About the UI remark… I don’t see handwriting recognition in Maemo as a way to input text or words, at least as for now. Handwriting recognition for Maemo is currently seen as a way to input isolated characters. In this regard, it is mainly intended to Chinese/Japanese learners as a quick way to look up a character, and to a smaller extent to native speakers who can’t recall one given character.
The reason for that is that Tomoe’s current recognition algorithm is not bad but you have to write strokes very carefully and in the correct order. There’s no way it can understand cursive style… Thus, I think it wouldn’t be convenient nor fast to input a lot of characters with it.
Personally, I’m skeptical that handwriting recognition can be very convenient for quickly inputing text (both in Chinese/Japanese and in languages that use the latin alphabet). However, it can be useful for elderly people because it can be easier for them. Recognition accuracy should be a lot improved when Tomoe gets an HMM recognition module but this is not for today. HMM for example allows to recognize the whole shape of the character instead of each stroke one by one.
What I would love to have on the N800 is a cellphone-like input method. The virtual keyboard would just have 12 keys (10 + 2) so the keys would be bigger and it would be possible to use thumbs to quickly input text with the touchscreen.
August 14th, 2007 at 2:46 pm
My primary hope for Tomoe is that it provides a reasonable way of looking up words in a Japanese->English dictionary. I can’t offhand think of much use for entering a single character — after all, almost all Japanese words are two kanji, or a kanji and some kana…

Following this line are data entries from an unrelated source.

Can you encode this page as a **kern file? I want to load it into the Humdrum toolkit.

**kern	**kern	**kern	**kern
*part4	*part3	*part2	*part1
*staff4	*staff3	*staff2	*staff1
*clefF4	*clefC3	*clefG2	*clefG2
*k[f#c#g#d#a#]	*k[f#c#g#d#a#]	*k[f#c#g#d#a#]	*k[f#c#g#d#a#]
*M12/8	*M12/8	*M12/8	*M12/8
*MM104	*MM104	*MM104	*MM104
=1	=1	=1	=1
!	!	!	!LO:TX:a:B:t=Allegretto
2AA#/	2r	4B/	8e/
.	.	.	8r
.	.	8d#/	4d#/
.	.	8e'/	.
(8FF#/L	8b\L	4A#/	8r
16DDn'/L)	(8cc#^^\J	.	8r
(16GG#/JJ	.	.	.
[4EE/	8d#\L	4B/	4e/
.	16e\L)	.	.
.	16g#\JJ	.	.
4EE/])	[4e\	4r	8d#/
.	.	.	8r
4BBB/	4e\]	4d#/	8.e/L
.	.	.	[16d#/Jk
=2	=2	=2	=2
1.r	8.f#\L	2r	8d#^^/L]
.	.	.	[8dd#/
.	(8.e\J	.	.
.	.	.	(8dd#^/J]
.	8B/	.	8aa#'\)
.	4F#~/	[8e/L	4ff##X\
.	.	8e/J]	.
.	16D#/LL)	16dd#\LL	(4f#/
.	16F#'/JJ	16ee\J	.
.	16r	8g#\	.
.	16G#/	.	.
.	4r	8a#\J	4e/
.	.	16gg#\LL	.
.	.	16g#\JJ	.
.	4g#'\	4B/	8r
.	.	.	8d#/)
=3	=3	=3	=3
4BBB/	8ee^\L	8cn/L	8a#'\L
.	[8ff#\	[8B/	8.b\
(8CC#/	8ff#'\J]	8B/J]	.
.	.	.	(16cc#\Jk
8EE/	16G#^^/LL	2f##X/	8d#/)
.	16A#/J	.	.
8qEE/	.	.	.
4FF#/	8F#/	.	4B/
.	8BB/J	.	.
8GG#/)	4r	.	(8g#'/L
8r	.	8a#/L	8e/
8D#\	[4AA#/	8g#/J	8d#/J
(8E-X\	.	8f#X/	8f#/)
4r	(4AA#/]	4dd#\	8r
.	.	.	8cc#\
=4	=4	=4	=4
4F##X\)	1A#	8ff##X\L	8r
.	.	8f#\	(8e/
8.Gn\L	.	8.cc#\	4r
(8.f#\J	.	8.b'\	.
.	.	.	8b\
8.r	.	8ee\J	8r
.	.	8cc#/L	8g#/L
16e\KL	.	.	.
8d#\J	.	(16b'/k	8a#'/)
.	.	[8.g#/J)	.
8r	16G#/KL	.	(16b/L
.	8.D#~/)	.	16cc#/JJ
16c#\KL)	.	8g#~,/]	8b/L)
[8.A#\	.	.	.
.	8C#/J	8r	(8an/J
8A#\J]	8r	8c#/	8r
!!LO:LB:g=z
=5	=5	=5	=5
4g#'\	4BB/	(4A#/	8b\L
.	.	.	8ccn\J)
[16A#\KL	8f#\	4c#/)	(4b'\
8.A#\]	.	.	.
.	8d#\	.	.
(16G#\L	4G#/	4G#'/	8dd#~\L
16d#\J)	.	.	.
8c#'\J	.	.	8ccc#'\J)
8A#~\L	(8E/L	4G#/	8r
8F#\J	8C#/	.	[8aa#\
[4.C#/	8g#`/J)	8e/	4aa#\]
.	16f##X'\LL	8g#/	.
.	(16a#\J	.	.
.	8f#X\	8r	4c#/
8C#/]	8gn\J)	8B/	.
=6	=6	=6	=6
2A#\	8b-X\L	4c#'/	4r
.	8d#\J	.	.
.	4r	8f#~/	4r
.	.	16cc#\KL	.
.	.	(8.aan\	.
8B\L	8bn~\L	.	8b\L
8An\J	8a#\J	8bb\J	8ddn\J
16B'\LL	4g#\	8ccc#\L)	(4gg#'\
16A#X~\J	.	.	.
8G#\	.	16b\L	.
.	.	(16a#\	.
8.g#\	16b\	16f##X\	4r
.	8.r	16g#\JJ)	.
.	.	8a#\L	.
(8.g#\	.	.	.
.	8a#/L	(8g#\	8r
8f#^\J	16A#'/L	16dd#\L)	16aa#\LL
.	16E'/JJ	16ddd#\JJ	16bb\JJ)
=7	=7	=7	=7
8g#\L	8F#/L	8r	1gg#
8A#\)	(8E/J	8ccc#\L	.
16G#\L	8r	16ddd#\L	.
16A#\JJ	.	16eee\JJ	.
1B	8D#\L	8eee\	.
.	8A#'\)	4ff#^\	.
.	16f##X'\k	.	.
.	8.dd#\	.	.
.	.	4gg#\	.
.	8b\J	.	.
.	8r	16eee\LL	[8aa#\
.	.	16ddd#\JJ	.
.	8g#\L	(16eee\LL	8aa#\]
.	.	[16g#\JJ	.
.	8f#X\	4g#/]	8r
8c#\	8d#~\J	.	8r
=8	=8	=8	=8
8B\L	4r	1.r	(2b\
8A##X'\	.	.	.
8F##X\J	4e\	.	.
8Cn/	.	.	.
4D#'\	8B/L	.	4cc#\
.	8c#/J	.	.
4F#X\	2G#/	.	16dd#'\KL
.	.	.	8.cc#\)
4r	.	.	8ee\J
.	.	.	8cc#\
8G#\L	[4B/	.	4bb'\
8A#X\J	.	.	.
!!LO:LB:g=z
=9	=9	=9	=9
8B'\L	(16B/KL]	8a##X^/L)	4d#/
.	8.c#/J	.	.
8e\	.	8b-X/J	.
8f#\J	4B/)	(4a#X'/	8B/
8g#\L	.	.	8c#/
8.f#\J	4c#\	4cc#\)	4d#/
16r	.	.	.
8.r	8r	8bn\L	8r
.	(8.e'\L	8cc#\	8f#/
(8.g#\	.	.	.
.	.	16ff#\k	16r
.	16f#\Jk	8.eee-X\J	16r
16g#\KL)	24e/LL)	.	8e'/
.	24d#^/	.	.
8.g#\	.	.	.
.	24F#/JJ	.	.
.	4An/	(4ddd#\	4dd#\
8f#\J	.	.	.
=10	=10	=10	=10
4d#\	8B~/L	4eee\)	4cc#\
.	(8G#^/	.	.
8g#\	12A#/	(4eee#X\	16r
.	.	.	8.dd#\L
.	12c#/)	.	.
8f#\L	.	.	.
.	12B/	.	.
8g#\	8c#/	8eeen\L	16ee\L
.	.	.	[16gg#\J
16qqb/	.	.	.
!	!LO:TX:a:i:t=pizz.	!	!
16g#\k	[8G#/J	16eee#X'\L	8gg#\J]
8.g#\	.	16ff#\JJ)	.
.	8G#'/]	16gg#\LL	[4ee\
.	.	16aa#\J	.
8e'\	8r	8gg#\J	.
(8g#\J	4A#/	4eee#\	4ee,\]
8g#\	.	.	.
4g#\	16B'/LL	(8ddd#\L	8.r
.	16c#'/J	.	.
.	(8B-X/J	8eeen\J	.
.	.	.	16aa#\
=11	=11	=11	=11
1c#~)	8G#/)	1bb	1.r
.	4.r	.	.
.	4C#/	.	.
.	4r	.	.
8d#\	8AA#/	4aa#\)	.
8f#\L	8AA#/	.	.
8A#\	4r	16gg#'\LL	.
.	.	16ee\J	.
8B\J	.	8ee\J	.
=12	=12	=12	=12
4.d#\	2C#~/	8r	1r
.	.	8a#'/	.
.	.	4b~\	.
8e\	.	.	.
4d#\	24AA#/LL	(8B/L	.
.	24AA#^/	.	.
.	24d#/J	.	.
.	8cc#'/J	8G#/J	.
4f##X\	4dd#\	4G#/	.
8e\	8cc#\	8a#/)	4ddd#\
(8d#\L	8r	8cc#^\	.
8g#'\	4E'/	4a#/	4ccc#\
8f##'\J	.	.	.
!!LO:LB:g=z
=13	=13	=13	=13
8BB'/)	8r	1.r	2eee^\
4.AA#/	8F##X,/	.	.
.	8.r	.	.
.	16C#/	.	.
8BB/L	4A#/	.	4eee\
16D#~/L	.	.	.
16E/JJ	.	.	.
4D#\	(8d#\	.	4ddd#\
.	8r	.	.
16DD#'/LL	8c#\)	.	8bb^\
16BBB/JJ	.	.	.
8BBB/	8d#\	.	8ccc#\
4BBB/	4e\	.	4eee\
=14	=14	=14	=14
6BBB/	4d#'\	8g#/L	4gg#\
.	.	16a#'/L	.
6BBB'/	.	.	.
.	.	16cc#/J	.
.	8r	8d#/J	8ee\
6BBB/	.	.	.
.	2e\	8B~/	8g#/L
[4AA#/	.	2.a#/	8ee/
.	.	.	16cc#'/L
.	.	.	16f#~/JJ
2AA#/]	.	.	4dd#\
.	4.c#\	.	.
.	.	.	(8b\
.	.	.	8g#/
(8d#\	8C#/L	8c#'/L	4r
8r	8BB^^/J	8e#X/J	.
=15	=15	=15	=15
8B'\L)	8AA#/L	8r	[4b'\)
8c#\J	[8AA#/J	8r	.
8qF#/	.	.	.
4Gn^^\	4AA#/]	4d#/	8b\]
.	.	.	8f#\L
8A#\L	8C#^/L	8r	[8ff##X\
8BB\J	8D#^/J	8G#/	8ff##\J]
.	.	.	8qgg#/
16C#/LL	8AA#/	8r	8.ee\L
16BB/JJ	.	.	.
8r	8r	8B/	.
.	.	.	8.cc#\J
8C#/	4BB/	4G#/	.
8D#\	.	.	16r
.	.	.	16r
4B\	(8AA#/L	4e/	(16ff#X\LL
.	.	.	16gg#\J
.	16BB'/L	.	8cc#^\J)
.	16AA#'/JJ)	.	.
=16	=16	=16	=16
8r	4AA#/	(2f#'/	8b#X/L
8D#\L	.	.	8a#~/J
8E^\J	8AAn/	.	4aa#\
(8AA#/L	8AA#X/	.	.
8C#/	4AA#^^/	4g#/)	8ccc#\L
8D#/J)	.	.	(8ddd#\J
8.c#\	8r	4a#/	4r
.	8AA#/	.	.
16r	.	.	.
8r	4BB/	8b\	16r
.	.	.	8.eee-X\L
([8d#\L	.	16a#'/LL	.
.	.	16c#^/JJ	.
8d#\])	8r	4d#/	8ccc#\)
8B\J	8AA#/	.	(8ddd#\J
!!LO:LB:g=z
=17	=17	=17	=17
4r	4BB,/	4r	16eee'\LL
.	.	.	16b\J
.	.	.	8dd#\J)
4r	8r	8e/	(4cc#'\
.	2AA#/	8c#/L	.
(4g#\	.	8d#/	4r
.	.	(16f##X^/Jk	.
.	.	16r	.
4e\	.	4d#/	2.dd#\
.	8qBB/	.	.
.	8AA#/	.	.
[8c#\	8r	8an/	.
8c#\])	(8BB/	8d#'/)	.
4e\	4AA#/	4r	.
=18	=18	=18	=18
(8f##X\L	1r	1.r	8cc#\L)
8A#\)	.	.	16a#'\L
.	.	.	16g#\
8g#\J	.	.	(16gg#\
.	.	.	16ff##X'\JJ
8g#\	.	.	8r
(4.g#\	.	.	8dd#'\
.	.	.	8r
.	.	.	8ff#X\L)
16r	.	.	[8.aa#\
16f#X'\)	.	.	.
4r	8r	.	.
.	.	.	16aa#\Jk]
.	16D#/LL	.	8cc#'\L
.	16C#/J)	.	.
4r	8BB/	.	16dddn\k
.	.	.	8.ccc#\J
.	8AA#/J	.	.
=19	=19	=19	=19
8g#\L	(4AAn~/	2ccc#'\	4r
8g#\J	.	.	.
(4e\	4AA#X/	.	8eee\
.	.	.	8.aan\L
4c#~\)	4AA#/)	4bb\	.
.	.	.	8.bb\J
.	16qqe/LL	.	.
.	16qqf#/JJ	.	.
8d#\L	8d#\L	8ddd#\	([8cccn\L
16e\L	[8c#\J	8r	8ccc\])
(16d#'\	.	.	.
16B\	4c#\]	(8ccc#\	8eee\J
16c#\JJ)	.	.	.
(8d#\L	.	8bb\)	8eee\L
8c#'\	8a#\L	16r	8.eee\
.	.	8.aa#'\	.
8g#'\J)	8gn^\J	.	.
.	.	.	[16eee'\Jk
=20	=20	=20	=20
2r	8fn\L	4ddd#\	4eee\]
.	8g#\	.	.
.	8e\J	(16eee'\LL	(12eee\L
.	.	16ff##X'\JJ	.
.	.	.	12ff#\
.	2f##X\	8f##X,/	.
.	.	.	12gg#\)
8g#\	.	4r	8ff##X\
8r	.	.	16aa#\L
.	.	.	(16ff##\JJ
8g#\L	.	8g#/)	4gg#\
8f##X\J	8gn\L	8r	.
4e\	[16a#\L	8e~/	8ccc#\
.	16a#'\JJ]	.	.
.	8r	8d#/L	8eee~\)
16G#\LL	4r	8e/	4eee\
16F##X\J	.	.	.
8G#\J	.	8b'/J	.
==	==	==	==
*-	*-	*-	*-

I don’t know if you’ve ever used a Zaurus; the (proprietary, alas) recognition engine there is very good, to the extent that I usually reckoned it was faster to write kanji than to write kana and select the correct kanji, and it’s certainly much better than using a virtual keyboard to enter ASCII characters to convert to kana and then kanji.
I just want a UI for entering kanji into a dictionary application which doesn’t obscure the text field I’m trying to enter the kanji in to, really.